Mais EST Ukraine n’a pas reçu le paiement. Celle qui a reçu les paiements – une autre entreprise ukrainienne du nom d’Espace Soft Trading Limited — n’était pas « partie au contrat. » Créée en 1998, cette dernière est contrôlée par Yuri Ivanushchenko, ex-membre du parlement ukrainien et allié de l’ex-Président Viktor Yanukovych, renversé par un soulèvement populaire en 2014. Les inspecteurs nigériens ont cité la société d’Ivanushchenko comme l’une des bénéficiaires de l’appel d’offre truqué.
Faux Ukrainien mais vrai Letton
Deux compagnies, EST Ukraine (titulaire du marché) et Aerodyne Technologies, enregistrée aux Emirats Arabes Unis, étaient dirigées par Gintautis Baraukas, qui contrôle des sociétés écran à son nom. On sait peu de choses sur lui si ce n’est qu’il a emprunté une fausse nationalité pour manipuler un réseau de sociétés écran aux Emirats Arabes Unis. Pas du tout Ukrainien, comme le prétendent ses papiers, il est en réalité letton. Il est impliqué dans plusieurs dossiers ayant permis d’extorquer de grosses sommes d’argent à l’Etat du Niger, écrivent les inspecteurs.
Quand à l’un des deux architectes nigériens de ces réseaux, Aboubacar Hima, il a installé une confortable base arrière de ses business dans la capitale de la Tchécoslovaquie.
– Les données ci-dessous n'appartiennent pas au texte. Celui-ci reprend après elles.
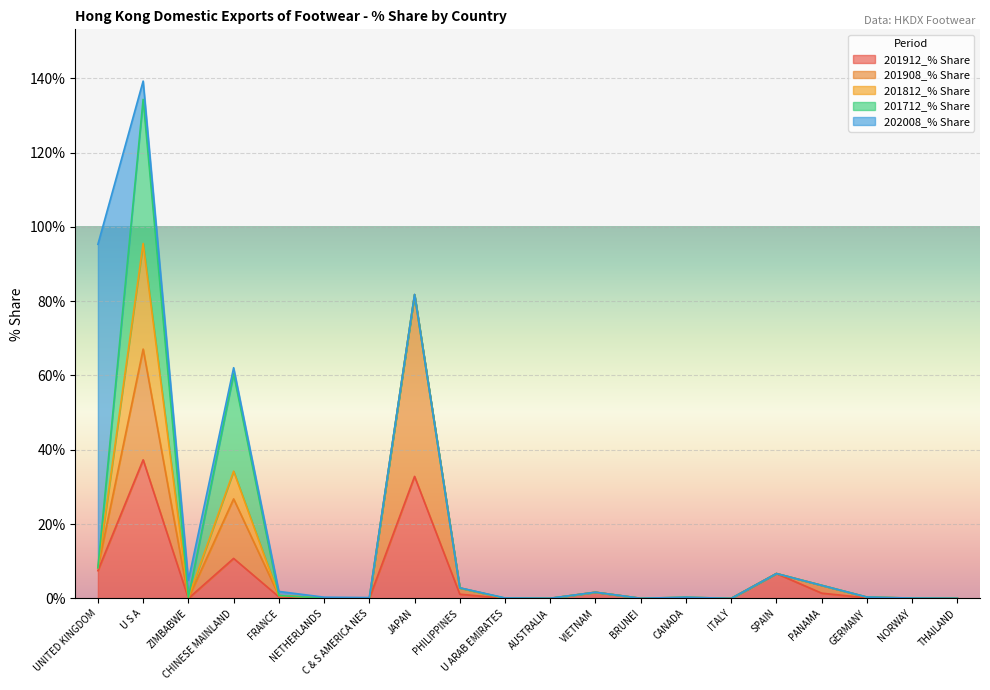

Which series changed the most between JAPAN and BRUNEI?

201908_% Share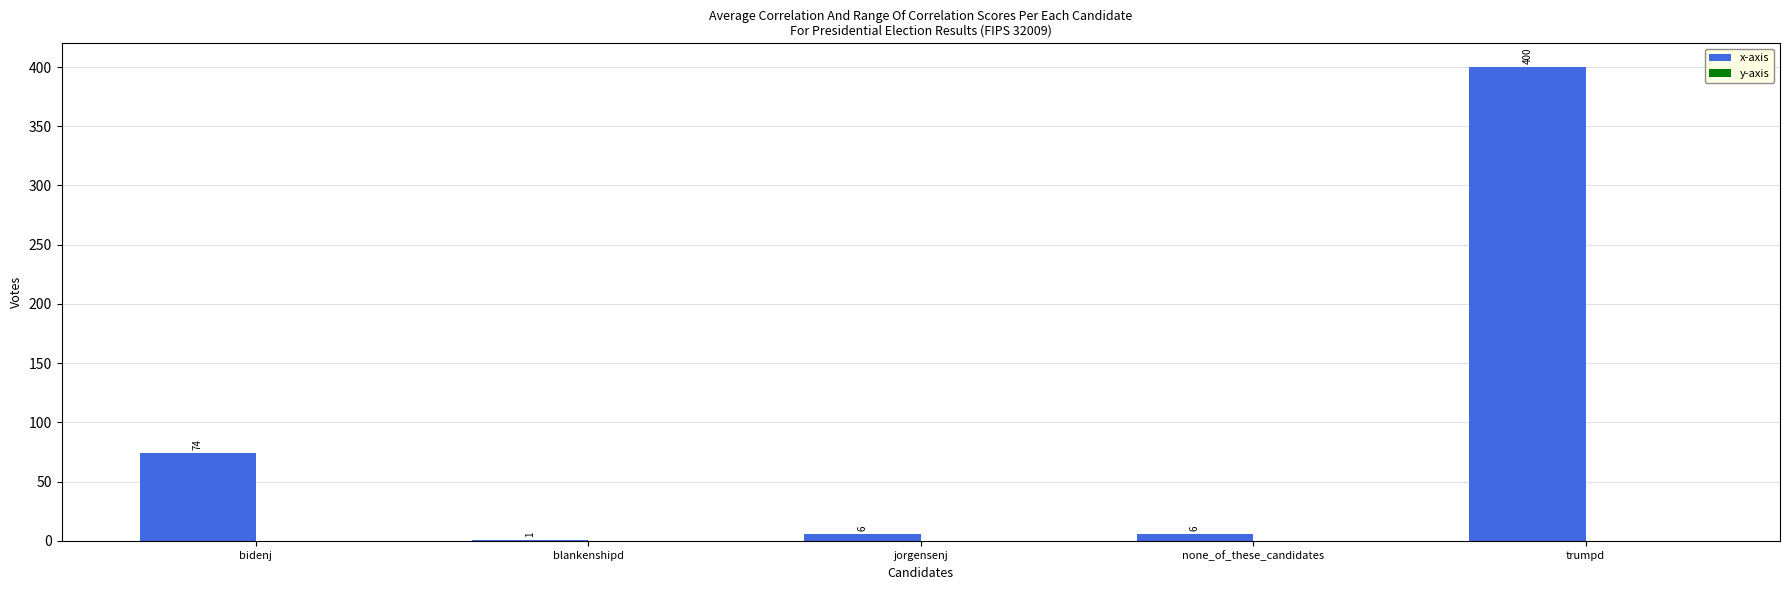

Reading right to left, transcribe all the data shown in this chart.

trumpd=400	none_of_these_candidates=6	jorgensenj=6	blankenshipd=1	bidenj=74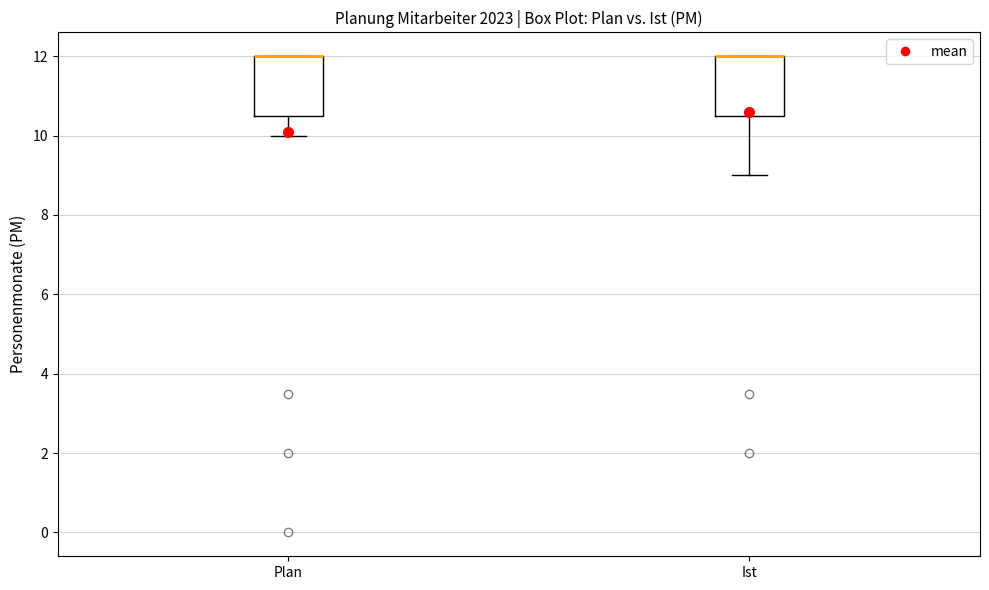

Where is the upper edge of the box for Ist on the y-axis? The values are not printed on the chart, so give them approximately, as read against the axis.

12.0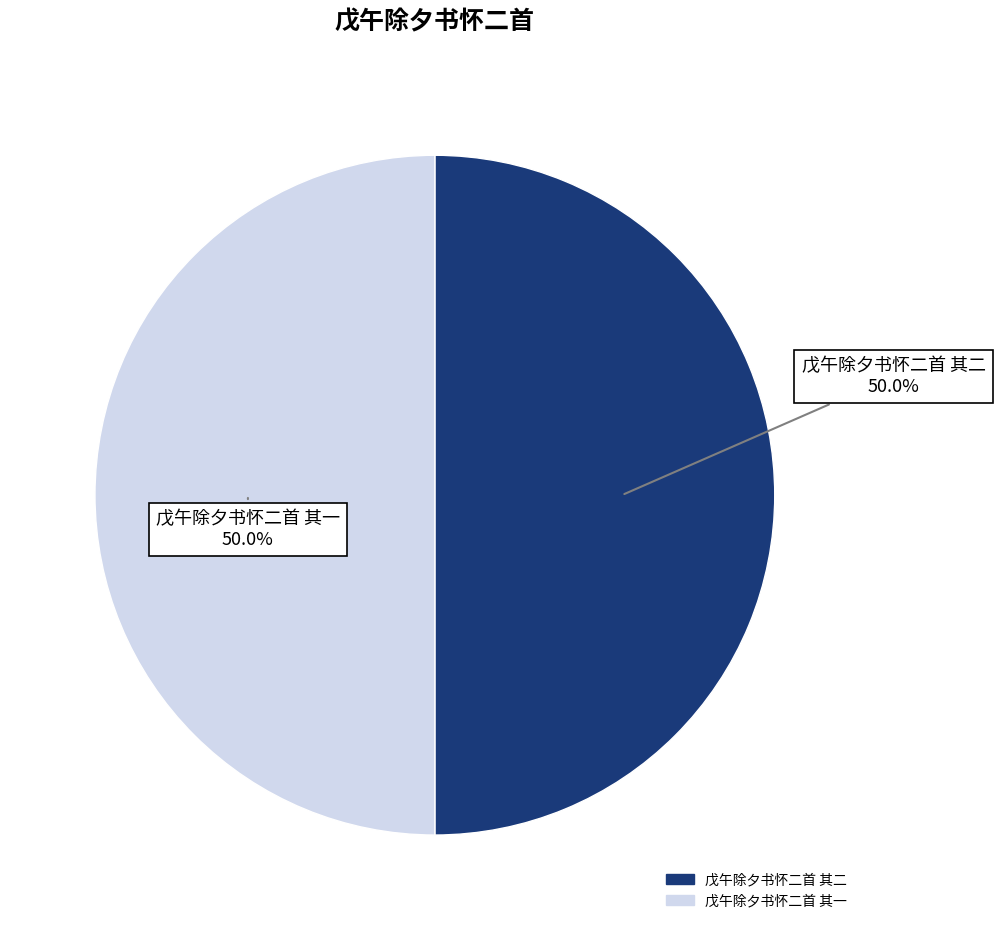

What percentage is the 戊午除夕书怀二首 其一 slice, to the nearest percent?

50%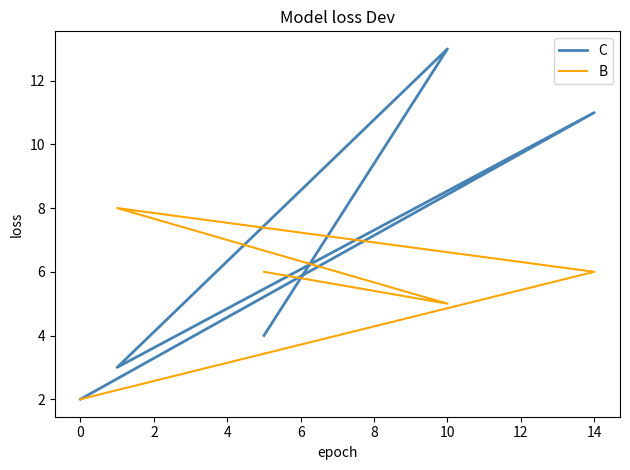

Reading left to right, list all the values displayed in this chart.

C: 2	11	3	13	4
B: 2	6	8	5	6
Il est propriétaire de trois appartements à Prague, d’une valeur totale de plus de 2 millions de dollars, achetés en 2015. Il a d’abord déboursé 1,5 million pour un appartement terrasse à l’intérieur du Dock Marina, un complexe résidentiel luxueux sur la rivière Vltava qui permet aux résidents d’amarrer leurs bateaux près de l’entrée, puis deux autres appartements les mois suivants. Mais ses intérêts d’affaires à Prague dépassent l’immobilier. Selon l’audit, sa société nigériane désormais défunte Brid A Defcon a souvent été partenaire d’une société tchèque portant presque le même nom : Defcon s.r.o.
C’est ainsi qu’en 2017 et 2018, la compagnie tchèque de Hama a exécuté un contrat de 33,6 millions de dollars du gouvernement nigérien pour livrer 80 camions fabriqués par l’Autrichien Steyr. Supposée concourir contre Defcon s.r.o, la filiale algérienne de Motor Sich a également fait une offre, sous l’égide de Brid A Defcon qui la contrôlait, pour donner l’illusion d’une compétition. Les dirigeants de Motor Sich ont affirmé n’avoir jamais participé à cette appel d’offre, suggérant que le nom de leur société avait été “usurpé.”
L’enquête sur les détournements de fonds au ministère de la Défense n’a pas encore livré tous ses secrets, prenant la forme d’un foisonnant labyrinthe de marchés organisé autour de fausses sociétés, fausses concurrences, fausses références, pour mieux cacher de vrais pots de vin.